Costruire Memoria

Accade molto spesso che vengano attribuiti significati distorti al concetto di memoria. Altrettanto spesso questa categoria viene utilizzata strumentalmente e viene svuotata dei propri significati reali per divenire funzionale a narrazioni prive di contenuti.

Il nuovo progetto de El Estadio del Bae rappresenta plasticamente l’espressione di una memoria viva, radicata nel territorio e pregna di contenuti.

Il primo progetto nacque proprio dalla volontà dei compagni di Francesco di celebrare la sua memoria, di farla vivere attraverso delle iniziative che fossero funzionali a sostenere le comunità zapatiste in Chiapas, affinché la passione sportiva e l’impegno sociale e politico del Bae non rimanessero un’impronta nel passato ma potessero continuare a vivere ed esprimersi attraverso nuove forme e nuovi interpreti.
Il potere costruisce la propria memoria vuota attraverso la personificazione e la banalizzazione dei processi, di cui le statue rappresentano la manifestazione più diffusa, emblema di “…una verità che nasconde al di sotto della pietra la sua incapacità di dimostrare qualcosa e l’arbitrarietà della sua esistenza” (Durito y una de estatuas y pajaros, personaggio letterario del Subcomandante Marcos).
I compagni del Bae invece decisero di dedicargli un murales, la forma d’arte che meglio rappresenta e descrive i processi dal basso. Un murales che racchiudesse in una frase il valore che la comunità conferiva alla sua figura e, per esteso, al sistema valoriale che aveva originato quell’esperienza oltreoceano. Quel murales, posto lungo una via percorsa quotidianamente dalle migliaia di persone che popolano e attraversano il territorio veneziano, ha reso quella memoria un patrimonio collettivo di chi vive questa comunità.

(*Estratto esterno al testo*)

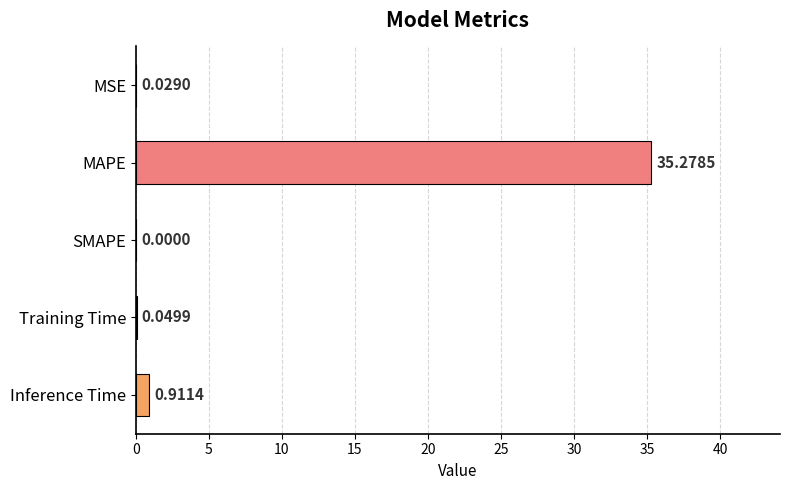

What is the sum of the values at MSE and MAPE?

35.3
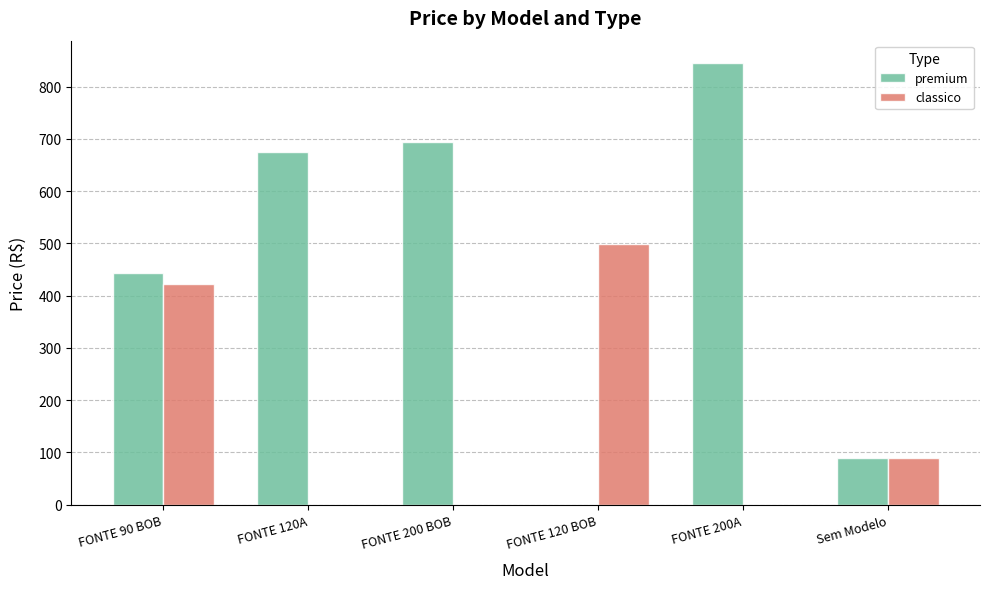

Which series changed the most between FONTE 120A and Sem Modelo?

premium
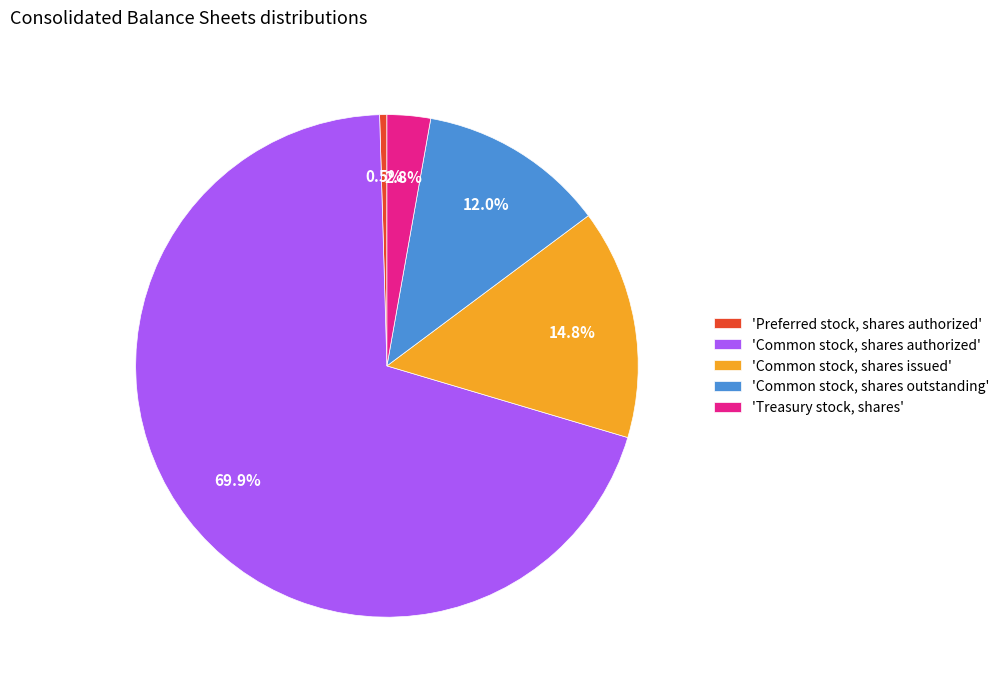

How much of the chart is everything except 'Treasury stock, shares'?

97.2%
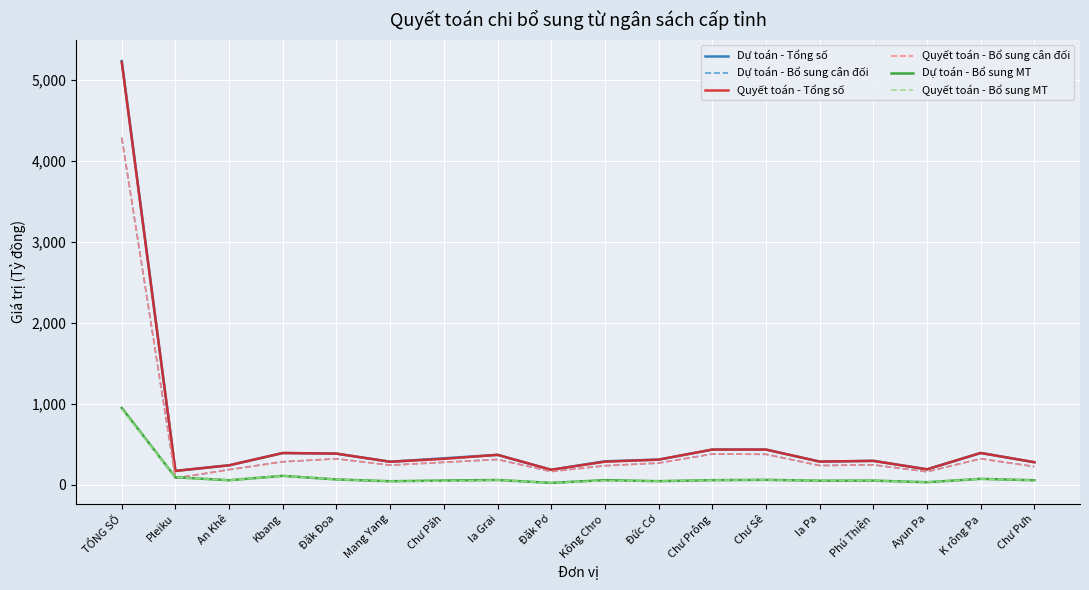

Is the value of Quyết toán - Bổ sung cân đối at Phú Thiện greater than the value of Dự toán - Bổ sung MT at K rông Pa?

Yes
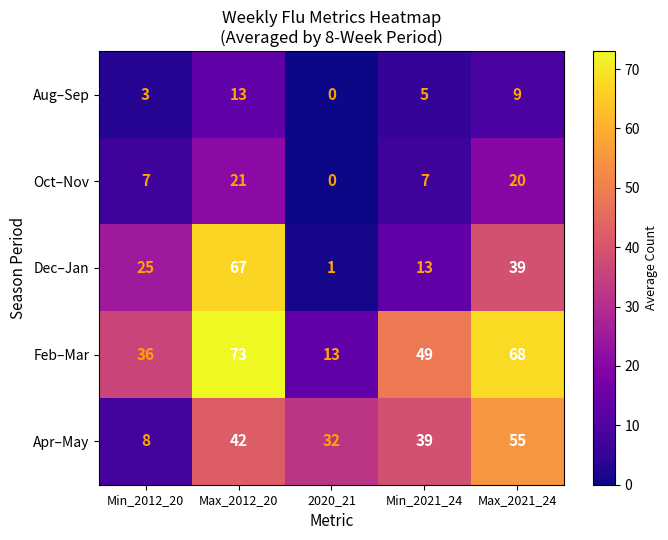

Where is Dec–Jan nearest to the value 34?

Max_2021_24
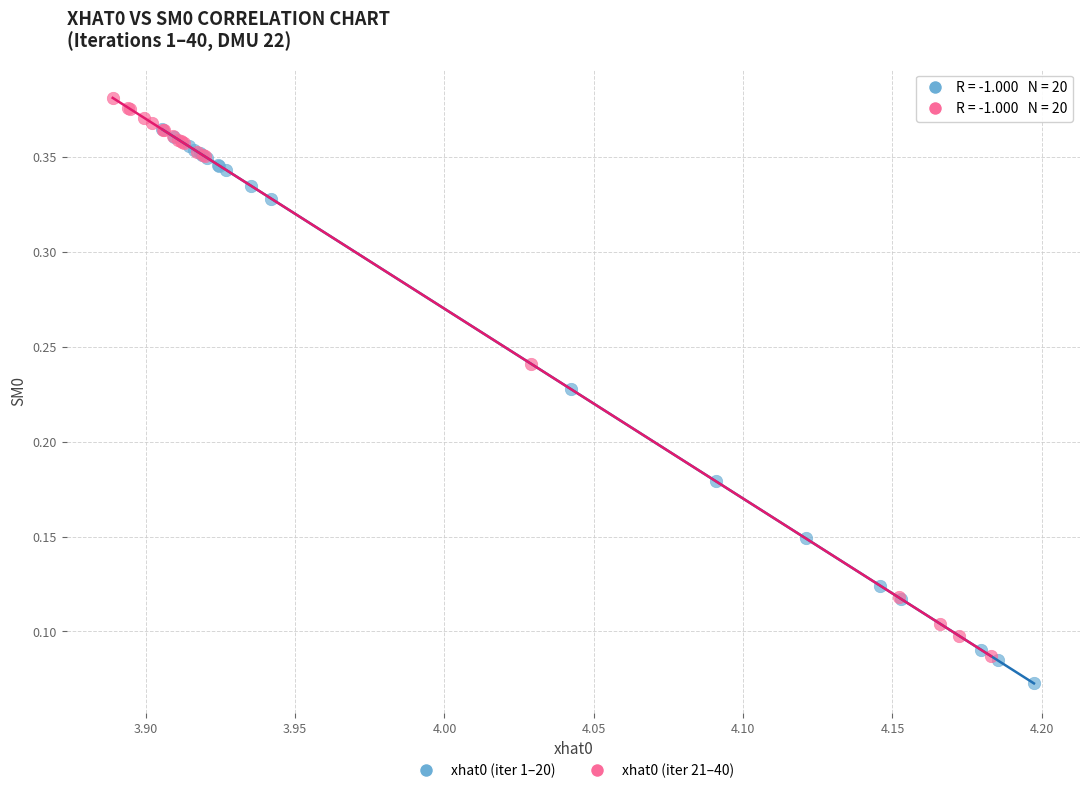

Which series reaches the maximum Y coordinate?

xhat0 (iter 21–40)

Proprio come avviene nelle comunità zapatiste tanto amate da Francesco, dove la partecipazione dei compagni scomparsi al processo storico personifica l’esistenza viva del passato nella realtà odierna, così quel murales rappresentava un punto di riferimento simbolico per coloro che oggi vivono il contesto ultras veneziano e per coloro che portano avanti l’attivismo politico del Bae.

Ecco perché quel murales, distrutto a causa dei lavori per la variante stradale, tornerà a campeggiare nel quartiere, poiché privando le comunità della propria storia le si priva anche delle facoltà di immaginare e costruire autonomamente un futuro diverso dalla realtà odierna.

A vent’anni dalla scomparsa di Francesco quindi, su queste premesse si è rimesso in moto il nuovo progetto di El Estadio del Bae che si pone come obiettivo la ricostruzione del murales e, in continuità con il progetto originario, intende sviluppare diverse iniziative declinandole secondo una dimensione locale e internazionale. In questo modo la memoria del Bae non rimane appannaggio di chi ha avuto la fortuna di camminare assieme a lui ma diviene attuale nel rappresentare le potenzialità che sport e attivismo possono mettere in campo attraverso il loro connubio, evidenziando i significativi risultati che possono ottenere a favore dei territori e delle comunità.

Altre parole zapatiste descrivono dunque perfettamente la natura di questo nuovo progetto, “Percorreremo quindi lo stesso cammino della storia, però non lo ripeteremo.

Siamo quelli di prima, si, però siamo nuovi”
(Palabras pronunciadas en Cuautla, 7 marzo 2001).